Contrairement à une idée reçue assez courante, le verre solide ne s’écoule pas ni à l’échelle des temps historiques, ni à l’échelle des temps géologiques.

Calcul de propriétés

Valeurs représentatives

Les valeurs qui suivent ne sont destinées qu’à fournir un ordre de grandeur, car il existe plusieurs variétés de verres, des flints lourds (chargés en plomb ; masse volumique variant de 2 500 à 5 900 kg/m3) au verre à vitre standard (2 500 kg/m3) en passant par les crowns (de 2 200 à 3 800 kg/m3), etc.

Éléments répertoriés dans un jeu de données

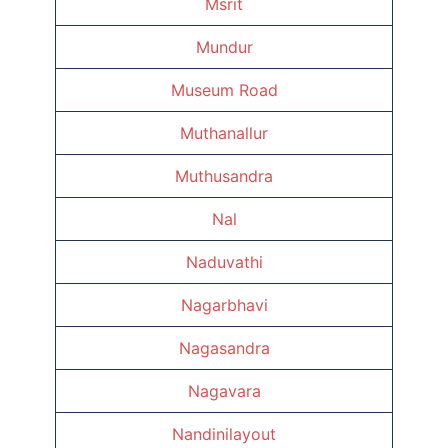
Msrit
Mundur
Museum Road
Muthanallur
Muthusandra
Nal
Naduvathi
Nagarbhavi
Nagasandra
Nagavara
Nandinilayout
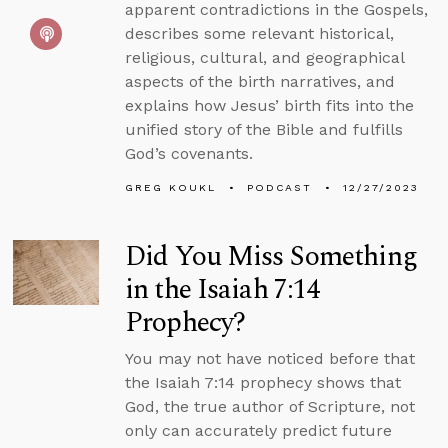
apparent contradictions in the Gospels,
describes some relevant historical,
religious, cultural, and geographical
aspects of the birth narratives, and
explains how Jesus’ birth fits into the
unified story of the Bible and fulfills
God’s covenants.
GREG KOUKL
PODCAST
12/27/2023
Did You Miss Something
in the Isaiah 7:14
Prophecy?
You may not have noticed before that
the Isaiah 7:14 prophecy shows that
God, the true author of Scripture, not
only can accurately predict future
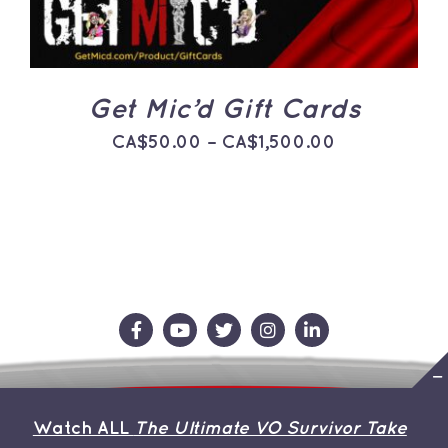
THE
OPTIONS
MAY
BE
CHOSEN
ON
Get Mic’d Gift Cards
THE
PRODUCT
Price
CA$
50.00
–
CA$
1,500.00
PAGE
range:
CA$50.00
through
CA$1,500.0
Contact Us
Store
About the Team
Watch ALL
The Ultimate VO Survivor Take
My Account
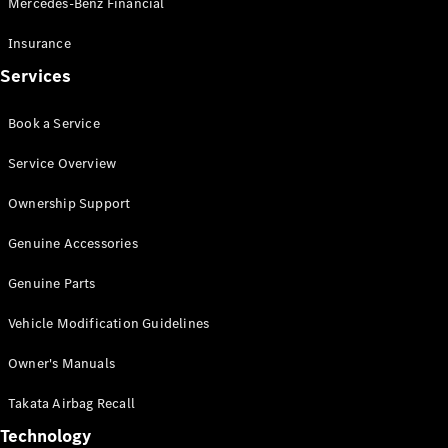
Mercedes-Benz Financial
Vito
Insurance
Services
Book a Service
All Vito
Service Overview
Vito Panel
Van
Ownership Support
Vito Crew
Cab
Genuine Accessories
Vito Tourer
Genuine Parts
Configurator
Vehicle Modification Guidelines
Test Drive
Mercedes-
Owner's Manuals
Benz Store
eSprinter
Takata Airbag Recall
Technology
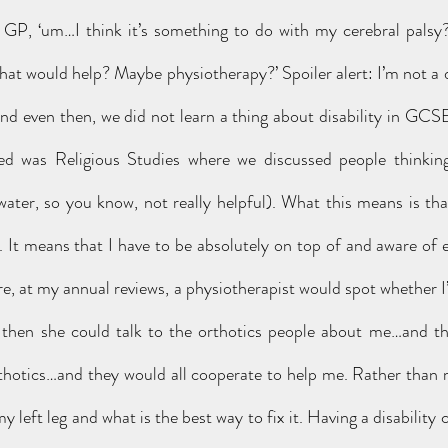
my GP, ‘um…I think it’s something to do with my cerebral pals
hat would help? Maybe physiotherapy?’ Spoiler alert: I’m not a d
 even then, we did not learn a thing about disability in GCSE,
red was Religious Studies where we discussed people thinking
 water, so you know, not really helpful). What this means is tha
It means that I have to be absolutely on top of and aware of eve
, at my annual reviews, a physiotherapist would spot whether I’
hen she could talk to the orthotics people about me…and they
thotics…and they would all cooperate to help me. Rather than m
my left leg and what is the best way to fix it. Having a disability 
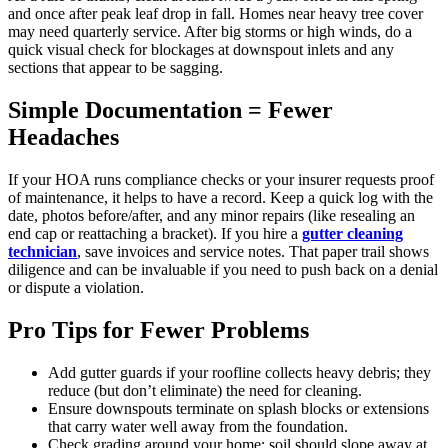
and once after peak leaf drop in fall. Homes near heavy tree cover
may need quarterly service. After big storms or high winds, do a
quick visual check for blockages at downspout inlets and any
sections that appear to be sagging.
Simple Documentation = Fewer
Headaches
If your HOA runs compliance checks or your insurer requests proof
of maintenance, it helps to have a record. Keep a quick log with the
date, photos before/after, and any minor repairs (like resealing an
end cap or reattaching a bracket). If you hire a
gutter cleaning
technician
, save invoices and service notes. That paper trail shows
diligence and can be invaluable if you need to push back on a denial
or dispute a violation.
Pro Tips for Fewer Problems
Add gutter guards if your roofline collects heavy debris; they
reduce (but don’t eliminate) the need for cleaning.
Ensure downspouts terminate on splash blocks or extensions
that carry water well away from the foundation.
Check grading around your home; soil should slope away at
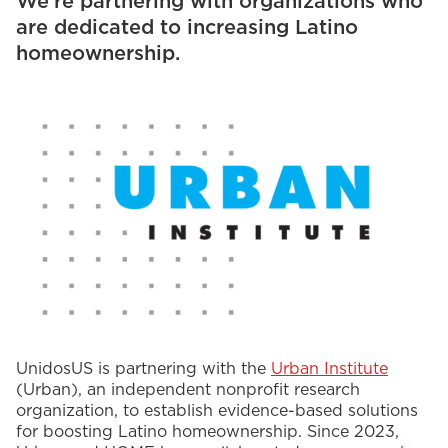
We’re partnering with organizations who
are dedicated to increasing Latino
homeownership.
UnidosUS is partnering with the
Urban Institute
(Urban), an independent nonprofit research
organization, to establish evidence-based solutions
for boosting Latino homeownership. Since 2023,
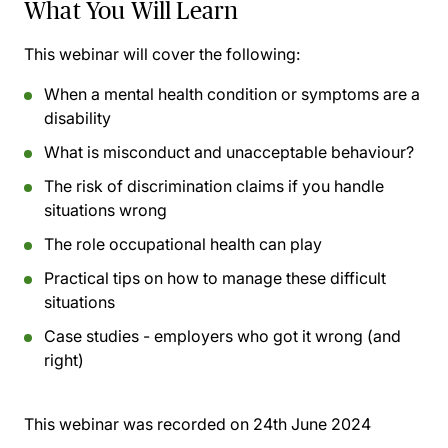
What You Will Learn
This webinar will cover the following:
When a mental health condition or symptoms are a
disability
What is misconduct and unacceptable behaviour?
The risk of discrimination claims if you handle
situations wrong
The role occupational health can play
Practical tips on how to manage these difficult
situations
Case studies - employers who got it wrong (and
right)
This webinar was recorded on
24th June 2024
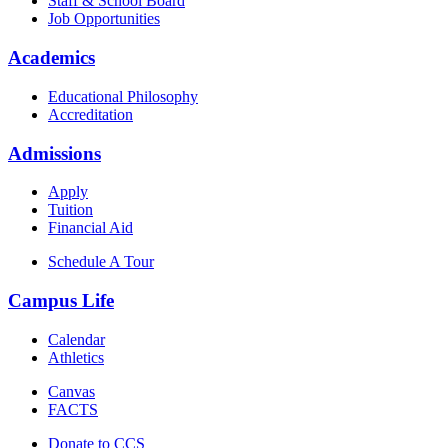
Staff & School Board
Job Opportunities
Academics
Educational Philosophy
Accreditation
Admissions
Apply
Tuition
Financial Aid
Schedule A Tour
Campus Life
Calendar
Athletics
Canvas
FACTS
Donate to CCS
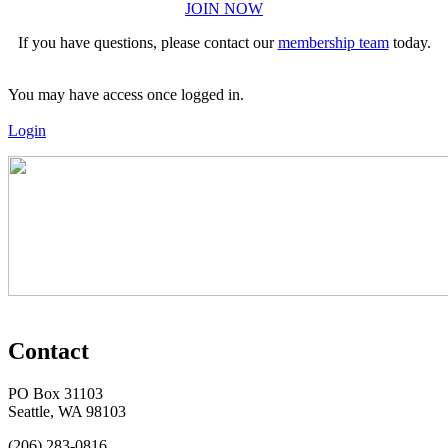
JOIN NOW
If you have questions, please contact our
membership team
today.
You may have access once logged in.
Login
Contact
PO Box 31103
Seattle, WA 98103
(206) 283-0816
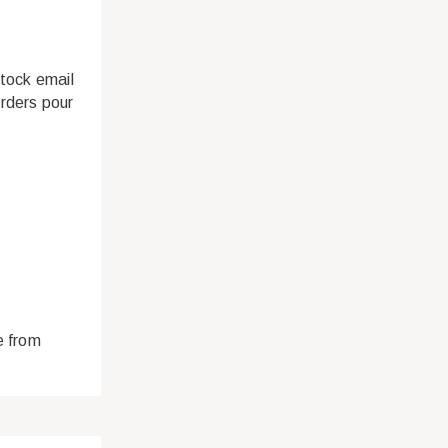
stock email
rders pour
e from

## Objectif de la tâche
Pouvez-vous recopier à l'identique le passage du texte sur le verre qui commence aux mots « Valeurs représentatives » et s'arrête après « à 3 800 kg/m3), etc. » ?

## Corrigé de l'exercice
Valeurs représentatives

Les valeurs qui suivent ne sont destinées qu’à fournir un ordre de grandeur, car il existe plusieurs variétés de verres, des flints lourds (chargés en plomb ; masse volumique variant de 2 500 à 5 900 kg/m3) au verre à vitre standard (2 500 kg/m3) en passant par les crowns (de 2 200 à 3 800 kg/m3), etc.